A CNN report on endsars has exposed how Nigerian soldiers opened fire at a gathering of peaceful protesters killing dozens at the Lekki Tollgate in Lagos, contrary to the army’s claims that such reports were false.
Using time stamps, location data, forensic tracing and hundreds of eyewitness testimonies, CNN’s investigations established that videos shared online were genuine and proved that the Nigerian military indeed shot and killed dozens of unarmed protesters in Lagos on October 20.
This report is one of many that have refuted the Nigerian army’s claims that its officers did not kill protesters at the Lekki tollgate.
What Happened At Lekki Tollgate on October 20?
Nigerians, mostly young citizens, had gathered in Lagos, as part of a nationwide protest calling for the disbandment of a brutal police unit called Special Anti-robbery Squad (SARS) among other things. The protests wre tagged @EndSARS and trended globally on Twitter.
Protesters waved the Nigerian flags and sang the nation’s national anthem as soldiers deployed from Bonny Camp, a nearby military base, opened fire with live ammunitions killing dozens.
Footages of the killings flooded the internet showing wounded and dead victims. Reports say the army refused ambulances into scene.
The footages sparked outrage online and attracted condemnations from world leaders against the Nigerian government.
Nigerian Government and its military Deny the Killings
Despite video evidence and witnesses’ accounts, the Nigerian military authority dismissed claims of the killings as “fake news’.
Reports of the streetlights around the scene of the killings being put off and the CCTV cameras removed before the security agents stormed the venue suggest this act of insensitive and unprovoked killing of unarmed protesters was premeditated by the government.

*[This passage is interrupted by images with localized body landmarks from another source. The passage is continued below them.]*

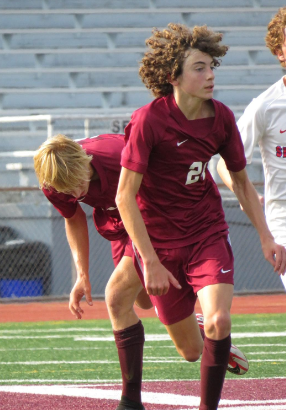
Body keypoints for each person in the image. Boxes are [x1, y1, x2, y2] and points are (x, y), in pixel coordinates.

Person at [115, 23, 286, 410]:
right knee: (191, 352)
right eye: (198, 67)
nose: (210, 75)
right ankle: (202, 333)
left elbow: (242, 183)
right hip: (160, 244)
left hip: (207, 234)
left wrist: (265, 236)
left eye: (212, 66)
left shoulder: (222, 118)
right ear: (173, 76)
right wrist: (151, 262)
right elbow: (125, 197)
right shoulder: (149, 121)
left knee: (220, 322)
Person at [34, 133, 247, 410]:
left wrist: (151, 256)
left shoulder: (118, 155)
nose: (74, 194)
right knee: (146, 303)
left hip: (158, 215)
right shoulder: (53, 179)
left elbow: (168, 194)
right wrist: (81, 273)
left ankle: (130, 402)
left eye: (76, 184)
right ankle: (196, 326)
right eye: (66, 189)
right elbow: (73, 216)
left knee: (116, 296)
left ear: (84, 162)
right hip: (119, 219)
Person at [217, 7, 286, 290]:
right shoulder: (265, 106)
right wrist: (244, 192)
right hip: (282, 217)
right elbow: (224, 163)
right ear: (280, 52)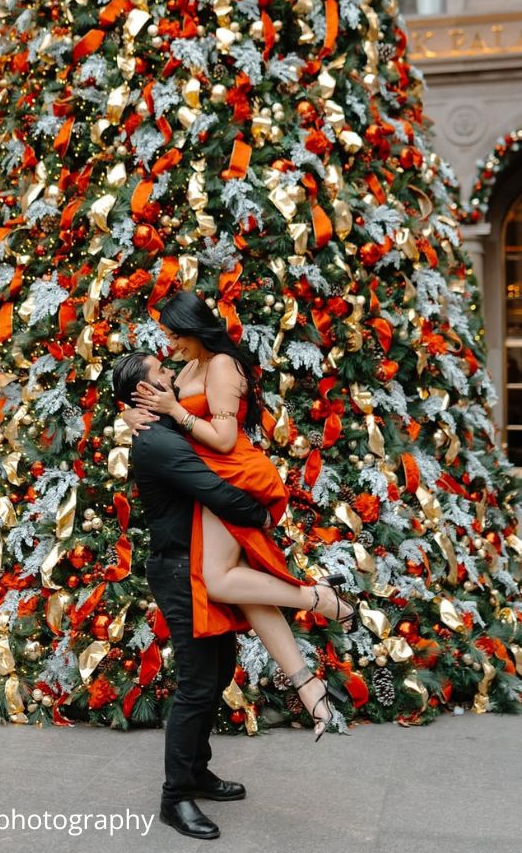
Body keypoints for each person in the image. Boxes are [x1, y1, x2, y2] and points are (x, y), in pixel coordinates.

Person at [124, 291, 357, 743]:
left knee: (219, 580)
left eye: (175, 337)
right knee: (245, 586)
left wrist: (174, 412)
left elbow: (227, 439)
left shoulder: (222, 366)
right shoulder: (191, 366)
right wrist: (134, 415)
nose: (169, 346)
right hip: (212, 482)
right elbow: (163, 409)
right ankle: (309, 686)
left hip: (236, 477)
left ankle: (319, 599)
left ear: (195, 330)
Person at [112, 349, 274, 842]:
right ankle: (174, 797)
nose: (174, 375)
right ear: (144, 392)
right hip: (181, 569)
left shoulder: (162, 426)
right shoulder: (158, 442)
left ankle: (197, 772)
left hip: (201, 565)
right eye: (162, 374)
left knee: (219, 669)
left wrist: (127, 413)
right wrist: (263, 515)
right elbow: (213, 489)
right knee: (198, 683)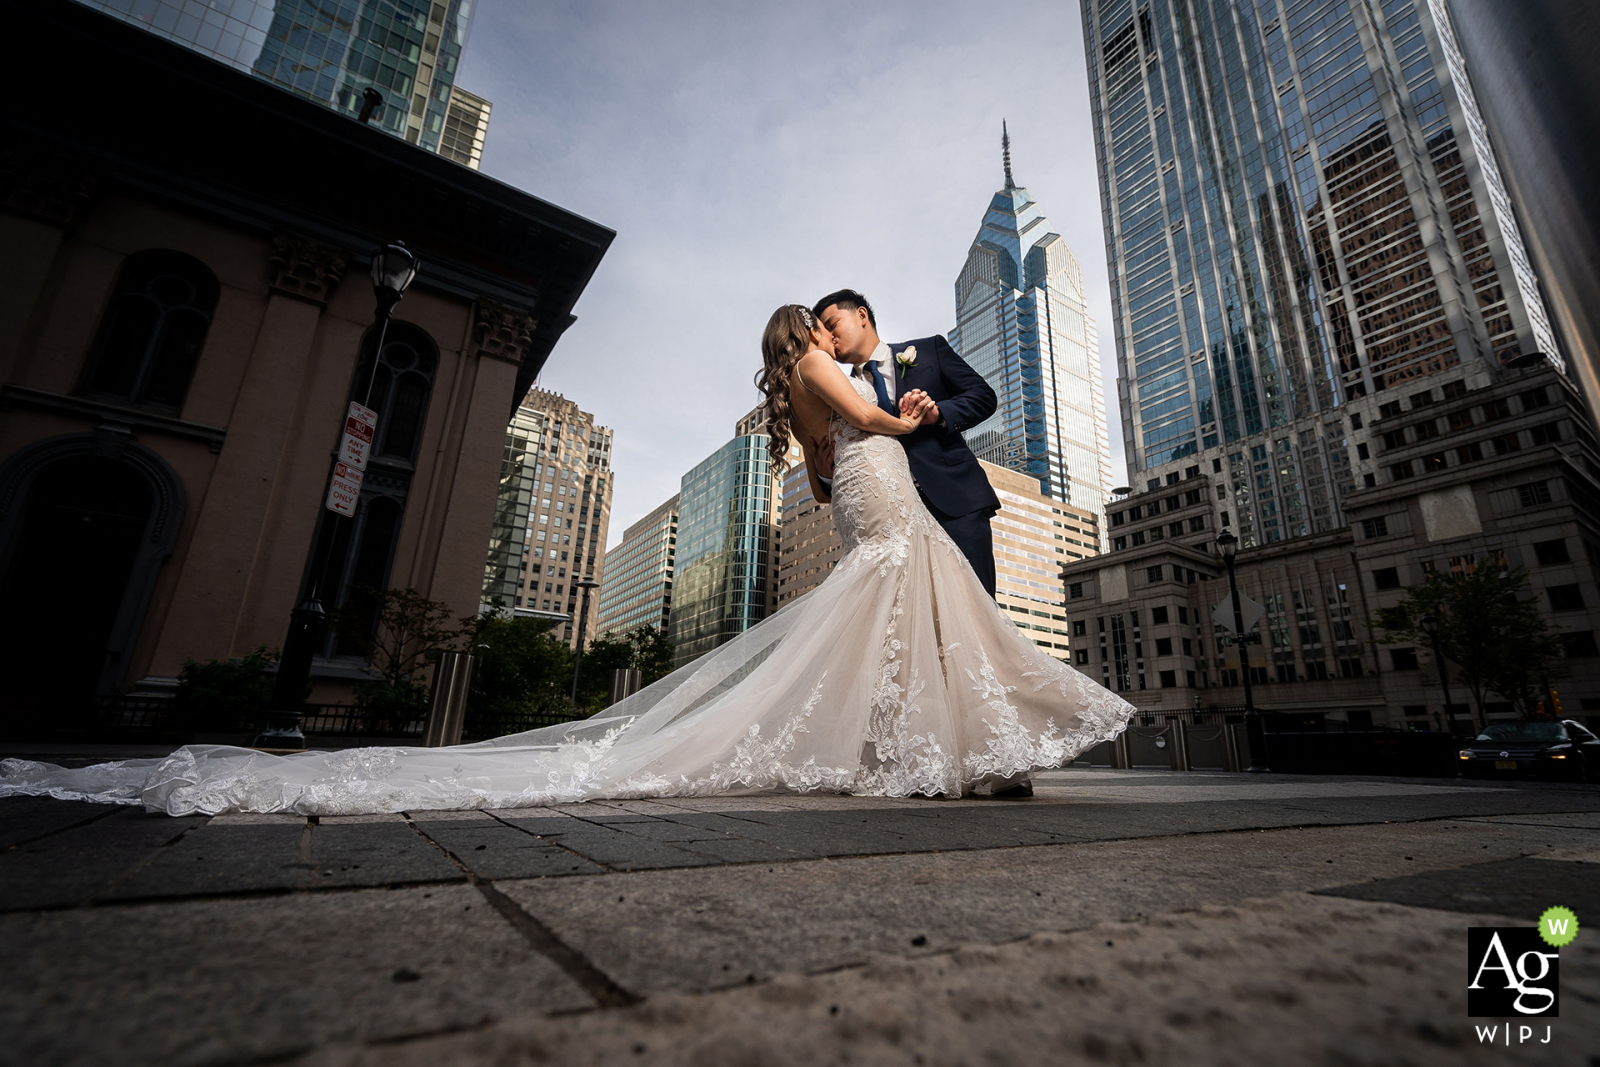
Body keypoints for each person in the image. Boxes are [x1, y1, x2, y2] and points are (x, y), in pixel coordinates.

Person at [0, 305, 1135, 816]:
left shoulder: (793, 403)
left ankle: (933, 746)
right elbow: (869, 440)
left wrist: (875, 437)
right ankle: (952, 748)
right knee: (901, 611)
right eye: (829, 325)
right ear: (810, 335)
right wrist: (900, 414)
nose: (843, 334)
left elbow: (824, 479)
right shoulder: (833, 378)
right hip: (887, 498)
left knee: (889, 619)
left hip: (866, 508)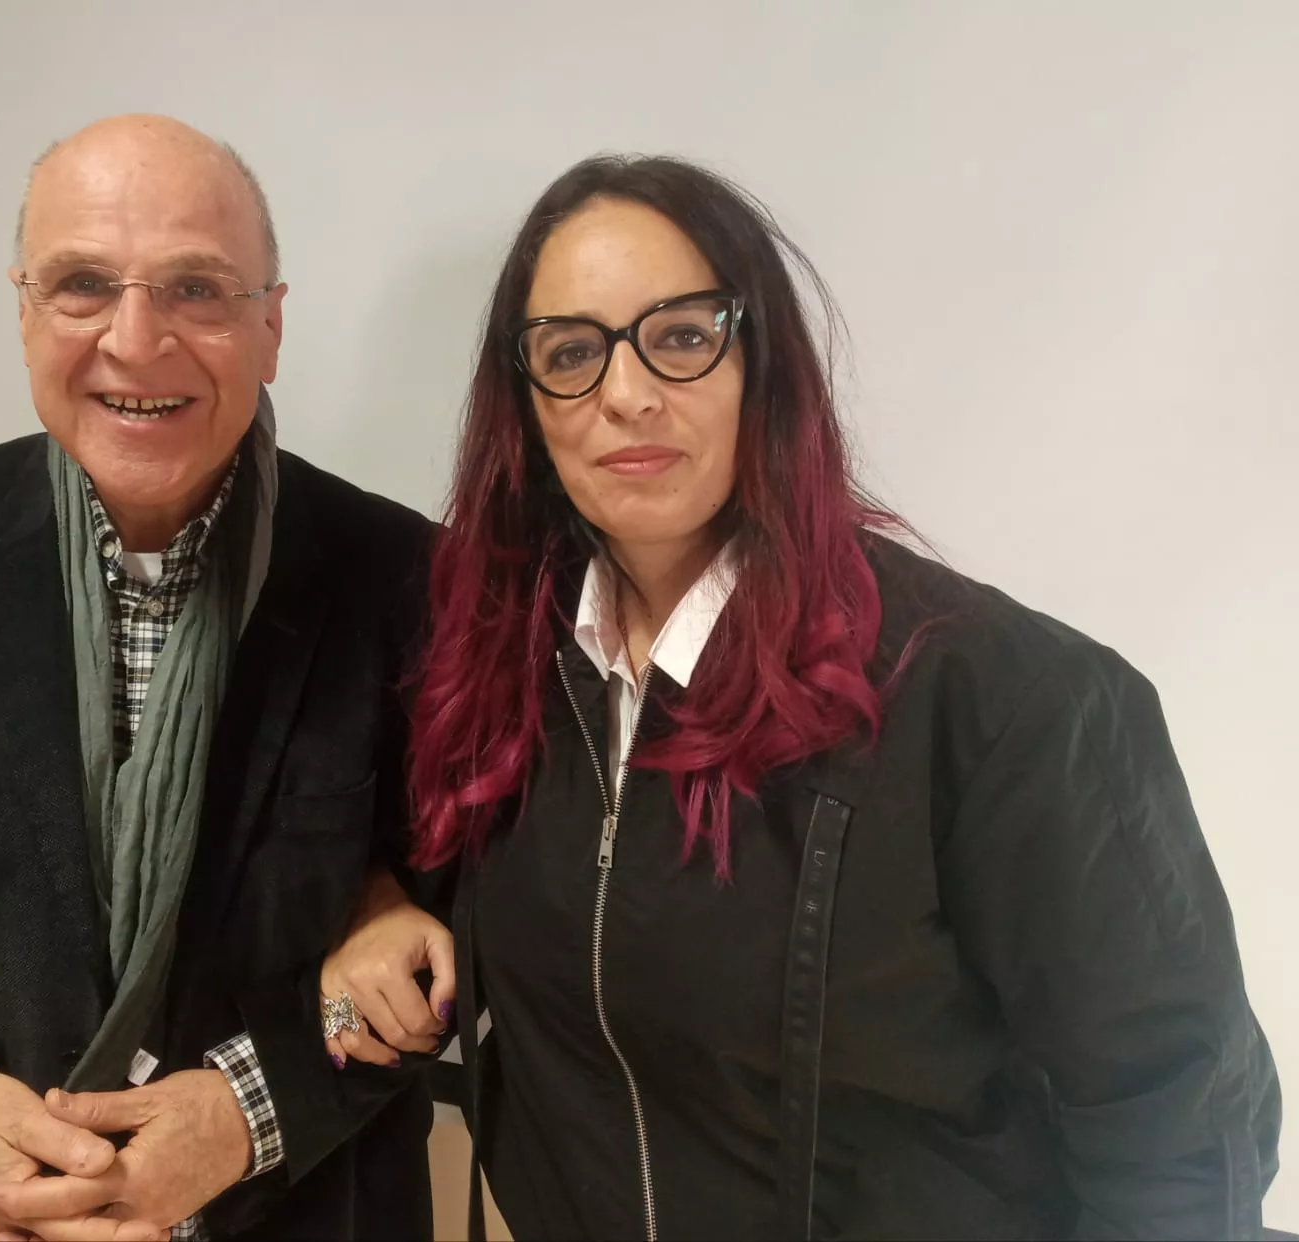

CNN’s report also showed evidence of claims by victims that some of the bodies of killed protesters were taken away in military trucks and allegedly dumped in the sea at night.
Many families whose loved ones have gone missing since they participated in the protest believe they may have been killed and their bodies disposed by the military.
An attempt by a panel of enquiry, setup after the protest to investigate issues of police brutality in Nigeria, to visit the military morgue in Ikoyi, Lagos was stopped by the army authorities on claims of emergency maintenance.
Government’s Clampdown on Protest Promoters
After the endsars protests, the Nigerian government has began a systematic clampdown on key promoters of the protests.
Some members had their bank accounts frozen and others were arrested.
The country’s apex bank, the Central Bank of Nigeria (CBN), obtained a court order to freeze the accounts of 19 endsars promoters in early November.
Some of the affected individuals are Bolatito Racheal Oduala, Chima David Ibebunjoh, Mary Doose Kpengwa, Saadat Temitope Bibi, Bassey Victor Israel, Wisdom Busaosowo Obi, Nicholas Ikhalea Osazele, Ebere Idibie, Akintomide Lanre Yusuf, Uhuo Ezenwanyi Promise and Mosopefoluwa Odeseye.
Others are: Adegoke Pamilerin Yusif. Umoh Grace Ekanem, Babatunde Victor Segun, Mulu Louis Teghenan, Mary Oshifowora, Winifred Akpevweoghene Jacob, Victor Solomon, Idunu A. Williams, and Gatefield Nigeria Limited.
A government induced lawyer, Kenechukwu Okeke, sued 50 vocal Nigerians on trump up charges for their activities in promoting the endsars protests.
Modupe Odele, an outspoken lawyer and one of the endsars volunteers, was on her way out of Nigeria for her birthday this early November when she was arrested without a reason. Her passport was seized and she was briefly detained and later released.
Odele’s passport was later released to her without a substantial reason provided by the immigration authorities.
Peter Eromosele, a Lagos based musician, was arrested and detained for 10 days before he was arraigned in court for his involvement in the protest. The court granted him bail in the sum of one million naira with multiple sureties.
Eromosele has since perfected his bail conditions yet he is still being held up in detention by the Nigerian authorities.
Journalists and activists continue to leave the shores of Nigeria on forced exile as the government’s security forces target those who oppose the government of the day.